*** Text excerpt Section Begins ***

AN AMERICAN PAINTER

Stephen Schultz has been a professional artist for 58 years. With constant dedication, he has produced an average of 10-12 completed works per year. Scaling in the range of 60-90” x 60-144,” his large scale work creates a dramatic impact in a space.

He holds a rich cache of experience and work in the world of art. He earned a BFA from San Fransisco Art Institute in 1971. He then moved to Stanford University on a teaching fellowship and received his MFA in 1974. He later worked as a tenured professor of Art at University of Iowa , Iowa City, where he retired after 19 years.

Stephen spent several years living and working in Europe, including notable artist residencies. These residencies included Rockefeller Foundation at Lake Como, Italy; Camargo Foundation in Cassis, France; and Fullbright Foundation in Belgrade, Yugoslavia.

His work has been published in Art News, Art in America and The New York Times, just to mention a few. He has a long history of exhibitions in such venues as the Smithsonian Institute, Equitable Gallery of the Whitney, as well as galleries nationwide from Los Angeles to New York.

From 2006 to 2018, Stephen has had regular exhibits in galleries in Paris, France; Hydra, Greece; Milan, Italy; and London, England. He is currently working on a new body of work and is scheduling upcoming exhibitions.

To learn about Stephen and his lifetime of work, follow his instagram page @stephenschultzart and stay posted, as his chronological biography is posted every weekday. From his earliest beginnings to present day, the Instagram project is telling his vast story as a lifelong artist.

*** Text excerpt Section Ends ***

Job A: Convert the part of the entries that opens at their start and closes with the line containing "Create & complete bounties for ANY task" into a JSON list of strings, one string per line, with blank lines dropped and the picture markers left out.

*** The records Section Begins ***

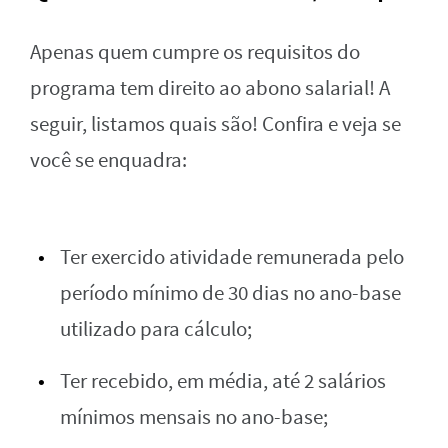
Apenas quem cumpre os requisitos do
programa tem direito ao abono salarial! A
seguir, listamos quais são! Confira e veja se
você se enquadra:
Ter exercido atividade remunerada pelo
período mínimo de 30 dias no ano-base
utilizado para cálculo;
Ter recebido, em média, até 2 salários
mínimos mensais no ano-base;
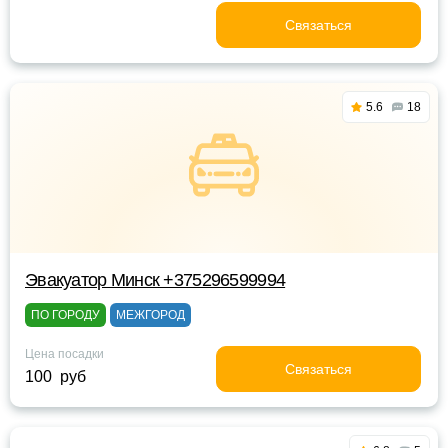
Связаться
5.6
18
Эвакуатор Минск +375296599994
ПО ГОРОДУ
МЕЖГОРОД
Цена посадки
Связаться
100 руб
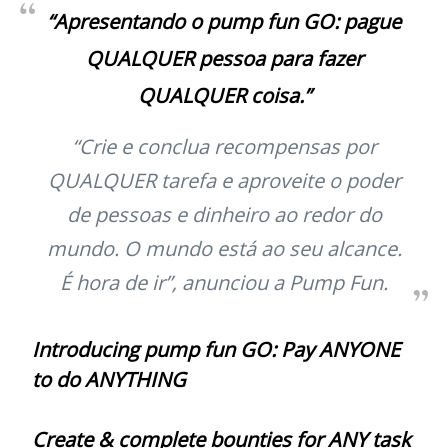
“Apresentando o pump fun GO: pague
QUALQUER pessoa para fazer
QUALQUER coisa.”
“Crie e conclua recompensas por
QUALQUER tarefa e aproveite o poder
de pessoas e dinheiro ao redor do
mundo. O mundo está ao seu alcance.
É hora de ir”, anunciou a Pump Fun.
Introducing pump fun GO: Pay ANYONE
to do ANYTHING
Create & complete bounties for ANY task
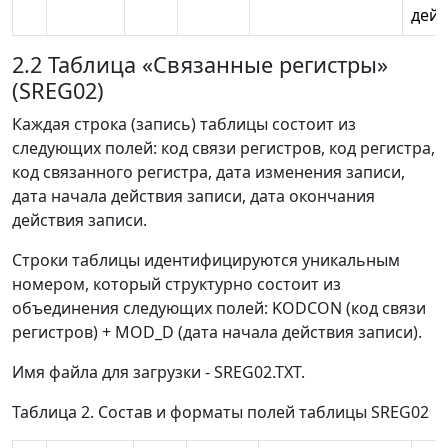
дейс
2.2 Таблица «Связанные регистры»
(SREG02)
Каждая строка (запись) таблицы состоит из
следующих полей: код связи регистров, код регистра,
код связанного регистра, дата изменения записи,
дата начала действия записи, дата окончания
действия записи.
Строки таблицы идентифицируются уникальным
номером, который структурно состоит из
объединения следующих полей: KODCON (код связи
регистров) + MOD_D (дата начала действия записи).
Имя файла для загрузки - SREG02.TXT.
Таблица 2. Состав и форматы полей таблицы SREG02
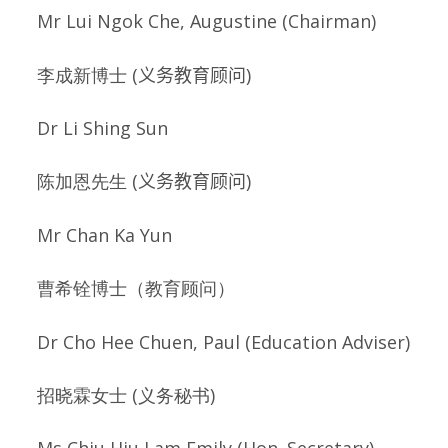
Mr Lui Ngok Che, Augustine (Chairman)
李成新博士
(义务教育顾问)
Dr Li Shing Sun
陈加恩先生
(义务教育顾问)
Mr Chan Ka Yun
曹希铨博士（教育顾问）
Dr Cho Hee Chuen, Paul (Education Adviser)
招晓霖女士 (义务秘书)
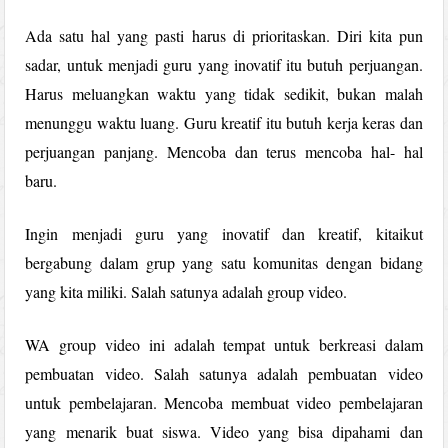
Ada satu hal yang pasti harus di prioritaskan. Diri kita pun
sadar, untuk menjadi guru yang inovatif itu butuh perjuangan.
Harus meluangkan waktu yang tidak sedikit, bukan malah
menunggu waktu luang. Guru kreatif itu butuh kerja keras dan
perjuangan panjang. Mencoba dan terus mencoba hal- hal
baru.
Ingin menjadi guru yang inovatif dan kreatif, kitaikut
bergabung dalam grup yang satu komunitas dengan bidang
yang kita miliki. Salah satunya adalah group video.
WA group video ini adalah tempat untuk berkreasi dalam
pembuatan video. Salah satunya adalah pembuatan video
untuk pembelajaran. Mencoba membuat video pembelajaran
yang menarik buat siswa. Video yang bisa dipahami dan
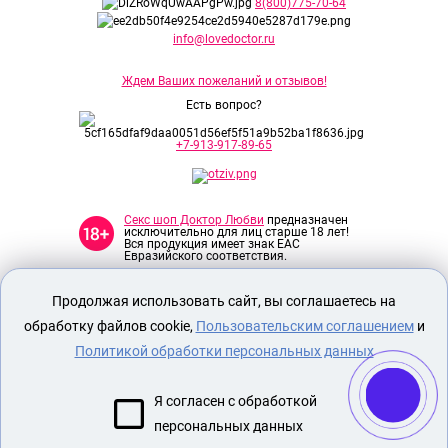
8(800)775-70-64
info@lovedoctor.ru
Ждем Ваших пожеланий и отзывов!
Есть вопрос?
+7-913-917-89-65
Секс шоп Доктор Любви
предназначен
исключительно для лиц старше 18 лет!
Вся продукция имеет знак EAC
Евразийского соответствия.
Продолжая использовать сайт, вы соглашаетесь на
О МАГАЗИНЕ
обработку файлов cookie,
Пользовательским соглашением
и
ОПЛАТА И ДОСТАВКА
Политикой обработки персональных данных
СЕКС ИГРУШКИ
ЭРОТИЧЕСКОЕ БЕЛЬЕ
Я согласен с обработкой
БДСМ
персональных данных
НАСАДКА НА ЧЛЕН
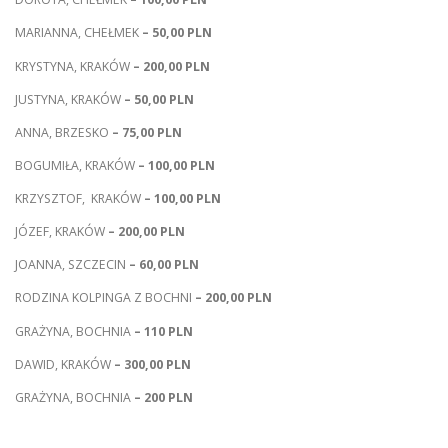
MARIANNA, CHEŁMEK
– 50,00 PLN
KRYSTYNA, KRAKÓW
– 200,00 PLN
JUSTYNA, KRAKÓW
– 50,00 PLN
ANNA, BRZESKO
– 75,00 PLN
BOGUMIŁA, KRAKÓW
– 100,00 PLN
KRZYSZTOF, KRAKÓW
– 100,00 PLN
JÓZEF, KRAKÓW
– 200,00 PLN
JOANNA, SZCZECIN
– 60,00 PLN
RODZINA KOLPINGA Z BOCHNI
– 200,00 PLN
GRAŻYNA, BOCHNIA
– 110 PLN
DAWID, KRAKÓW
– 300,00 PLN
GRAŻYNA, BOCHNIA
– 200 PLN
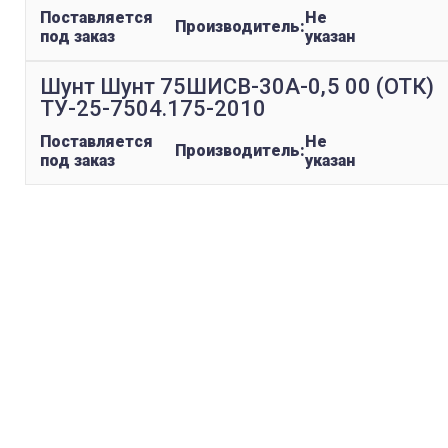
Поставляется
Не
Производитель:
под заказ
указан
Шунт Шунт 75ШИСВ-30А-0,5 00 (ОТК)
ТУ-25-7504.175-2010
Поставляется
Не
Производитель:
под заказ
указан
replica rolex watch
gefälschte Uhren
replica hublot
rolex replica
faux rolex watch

*** The records Section Ends ***

Job B:
Answer these from the painter's biography:
(i) In what year did Stephen Schultz receive his MFA?
(ii) In which town was the Camargo Foundation residency?
(iii) After how many years did he retire from the University of Iowa?

Task response A:
[
  "Apenas quem cumpre os requisitos do",
  "programa tem direito ao abono salarial! A",
  "seguir, listamos quais são! Confira e veja se",
  "você se enquadra:",
  "Ter exercido atividade remunerada pelo",
  "período mínimo de 30 dias no ano-base",
  "utilizado para cálculo;",
  "Ter recebido, em média, até 2 salários",
  "mínimos mensais no ano-base;",
  "Связаться",
  "5.6",
  "18",
  "Эвакуатор Минск +375296599994",
  "ПО ГОРОДУ",
  "МЕЖГОРОД",
  "Цена посадки",
  "Связаться",
  "100 руб",
  "“Apresentando o pump fun GO: pague",
  "QUALQUER pessoa para fazer",
  "QUALQUER coisa.”",
  "“Crie e conclua recompensas por",
  "QUALQUER tarefa e aproveite o poder",
  "de pessoas e dinheiro ao redor do",
  "mundo. O mundo está ao seu alcance.",
  "É hora de ir”, anunciou a Pump Fun.",
  "Introducing pump fun GO: Pay ANYONE",
  "to do ANYTHING",
  "Create & complete bounties for ANY task"
]

Task response B:
(i) 1974
(ii) Cassis, France
(iii) 19 years